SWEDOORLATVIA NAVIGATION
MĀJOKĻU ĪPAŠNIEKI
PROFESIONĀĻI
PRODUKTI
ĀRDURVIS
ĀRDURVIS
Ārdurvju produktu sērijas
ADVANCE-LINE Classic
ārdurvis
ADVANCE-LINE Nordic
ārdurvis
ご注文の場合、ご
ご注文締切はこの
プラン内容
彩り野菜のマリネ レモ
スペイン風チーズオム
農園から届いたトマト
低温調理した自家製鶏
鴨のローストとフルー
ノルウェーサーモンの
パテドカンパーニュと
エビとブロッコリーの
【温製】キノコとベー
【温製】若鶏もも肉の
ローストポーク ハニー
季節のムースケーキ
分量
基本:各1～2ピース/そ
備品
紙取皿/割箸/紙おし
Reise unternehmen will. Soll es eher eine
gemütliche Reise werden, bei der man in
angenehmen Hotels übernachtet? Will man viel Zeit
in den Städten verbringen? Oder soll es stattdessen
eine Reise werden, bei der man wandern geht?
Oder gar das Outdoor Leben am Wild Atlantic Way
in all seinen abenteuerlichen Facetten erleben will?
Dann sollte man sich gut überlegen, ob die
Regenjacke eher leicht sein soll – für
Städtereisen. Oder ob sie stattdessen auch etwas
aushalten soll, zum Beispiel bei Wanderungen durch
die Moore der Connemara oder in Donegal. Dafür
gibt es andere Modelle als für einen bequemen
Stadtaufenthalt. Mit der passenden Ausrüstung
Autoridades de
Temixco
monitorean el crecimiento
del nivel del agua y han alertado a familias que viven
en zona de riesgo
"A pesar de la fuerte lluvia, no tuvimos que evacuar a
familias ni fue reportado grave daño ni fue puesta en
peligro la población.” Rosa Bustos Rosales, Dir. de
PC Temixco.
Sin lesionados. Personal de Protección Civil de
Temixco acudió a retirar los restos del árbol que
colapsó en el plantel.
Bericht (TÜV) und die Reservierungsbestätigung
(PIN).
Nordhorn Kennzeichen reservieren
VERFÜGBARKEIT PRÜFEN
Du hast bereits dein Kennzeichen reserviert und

****************

WHAT THE EXERCISE ASKS: Each line with the word "Kennzeichen" in the records above belongs in the result; copy all of them.

RESULT FOR THIS TASK:
Nordhorn Kennzeichen reservieren
Du hast bereits dein Kennzeichen reserviert und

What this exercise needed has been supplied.